→ **Work order**: Quote every line of text from the items below word for word, omitting the pictures.

→ **Source data**:
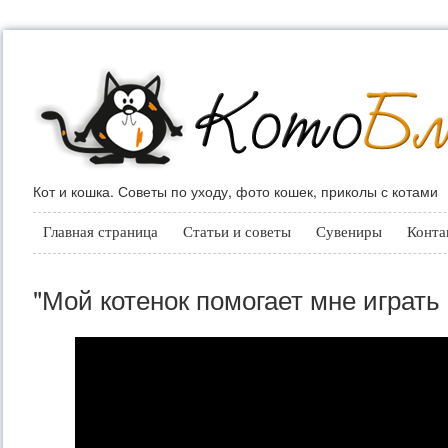
Кот и кошка. Советы по уходу, фото кошек, приколы с котами
Главная страница
Статьи и советы
Сувениры
Конта
"Мой котенок помогает мне играть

→ **Solution for this exercise**:
Кот и кошка. Советы по уходу, фото кошек, приколы с котами
Главная страница
Статьи и советы
Сувениры
Конта
"Мой котенок помогает мне играть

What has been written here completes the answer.